If that’s accurate, the score becomes a diagnostic tool. It tells you not only where you stand, but what kind of footprint you have. Users who see a low score might be prompted to add more structured artifacts, clarify their roles, publish more consistently, or ensure their public profiles align with their actual work. In that sense, the score could function like a “readability” indicator for AI systems—an encouragement to make your identity easier to interpret.
Of course, any metric that claims to measure “AI relevance” must confront the problem of subjectivity. Relevance is not a fixed property; it depends on the query, the model, and the context. A person might be highly relevant to one domain and less relevant to another. A tool that produces a single score risks flattening those nuances.
The best version of this kind of metric would either allow segmentation—scores by domain, role, or topic—or clearly communicate that the score is a general-purpose indicator rather than a definitive ranking. Even without segmentation, the tool can still be useful if it’s transparent about what it’s measuring and how it’s derived. Users should understand that the score is a proxy for legibility and discoverability, not a measure of intrinsic talent or real-world impact.
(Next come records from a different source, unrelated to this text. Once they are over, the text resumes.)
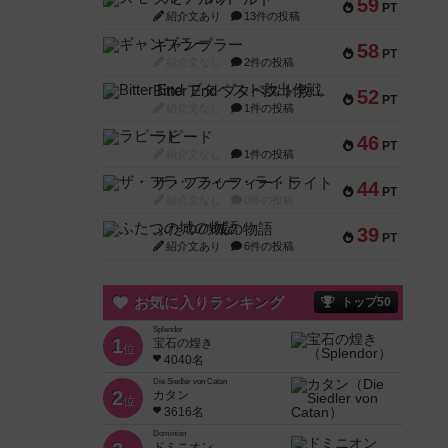
59
PT
紹介文あり
13件の投稿
ギャンブラー
58
PT
紹介文なし
2件の投稿
Bitter End ブタペスト救出作戦
52
PT
紹介文なし
1件の投稿
ラピード
46
PT
紹介文なし
1件の投稿
ザ・フラッフィー・ライト
44
PT
紹介文なし
0件の投稿
ふたつの城の物語
39
PT
紹介文あり
6件の投稿
お気に入りランキング
トップ50
Splendor
1
宝石の煌き
位
4040名
Die Siedler von Catan
2
カタン
位
3616名
Dominion
ドミニオン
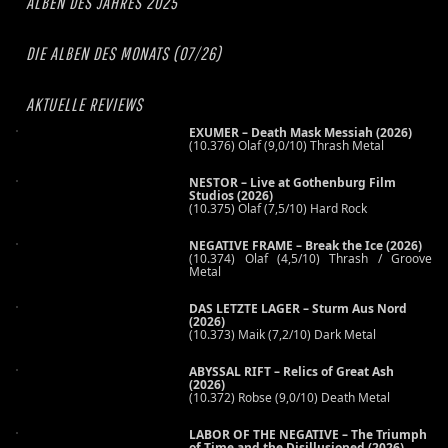
ALBEN DES JAHRES 2025
DIE ALBEN DES MONATS (07/26)
AKTUELLE REVIEWS
EXUMER – Death Mask Messiah (2026)
(10.376) Olaf (9,0/10) Thrash Metal
NESTOR – Live at Gothenburg Film
Studios (2026)
(10.375) Olaf (7,5/10) Hard Rock
NEGATIVE FRAME – Break the Ice (2026)
(10.374) Olaf (4,5/10) Thrash / Groove
Metal
DAS LETZTE LAGER – Sturm Aus Nord
(2026)
(10.373) Maik (7,2/10) Dark Metal
ABYSSAL RIFT – Relics of Great Ash
(2026)
(10.372) Robse (9,0/10) Death Metal
LABOR OF THE NEGATIVE – The Triumph
of Time and the Disillusioned (2026)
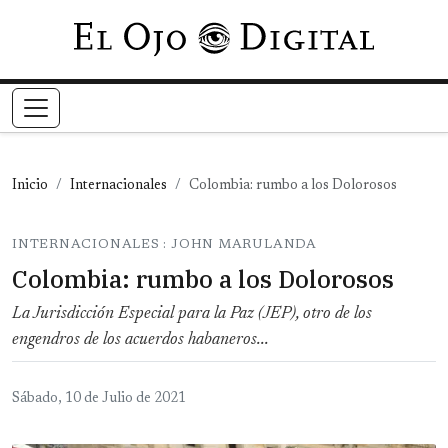
Pasar al contenido principal
Inicio
Internacionales
Colombia: rumbo a los Dolorosos
INTERNACIONALES : JOHN MARULANDA
Colombia: rumbo a los Dolorosos
La Jurisdicción Especial para la Paz (JEP), otro de los
engendros de los acuerdos habaneros...
Sábado, 10 de Julio de 2021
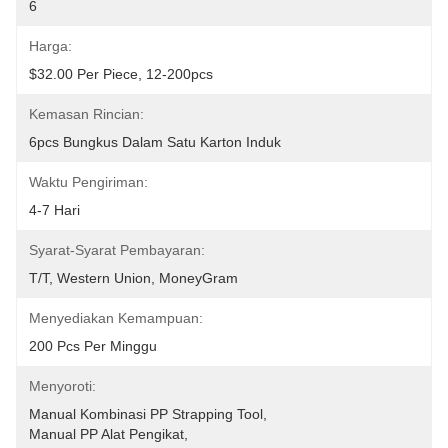
6
Harga:
$32.00 Per Piece, 12-200pcs
Kemasan Rincian:
6pcs Bungkus Dalam Satu Karton Induk
Waktu Pengiriman:
4-7 Hari
Syarat-Syarat Pembayaran:
T/T, Western Union, MoneyGram
Menyediakan Kemampuan:
200 Pcs Per Minggu
Menyoroti:
Manual Kombinasi PP Strapping Tool
, 
Manual PP Alat Pengikat
,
Another challenge is fairness. AI-native metrics can unintentionally privilege certain types of visibility. People who publish in formats that are easier to parse, maintain consistent profiles, or have established public footprints may score higher regardless of the quality of their contributions. Meanwhile, individuals who contribute in less visible ways—through internal work, private collaborations, or informal mentorship—might be underrepresented.
In the Weights’ approach of using multiple inputs could mitigate this, but it can’t eliminate it entirely. The tool’s credibility will depend on how thoughtfully it handles missing data and how it avoids penalizing users for having less public material. If the score is too punitive, it becomes a barrier rather than a bridge.
There’s also the question of temporal dynamics. AI relevance changes quickly. New tools emerge, new benchmarks define what “good” looks like, and community attention shifts. A score that updates over time can capture that movement, but it also introduces volatility. Users might see their score fluctuate due to changes in the scoring model, changes in the underlying data sources, or changes in what the system considers relevant. That volatility can be frustrating if users interpret the score as stable truth.
The tool’s success will likely hinge on how it communicates uncertainty. Even if the score is presented as a single number, users should be able to understand that it’s an estimate based on inputs and evolving patterns. The more the tool frames the score as a directional indicator—“this is how you’re trending in AI legibility”—the more it can remain useful without misleading.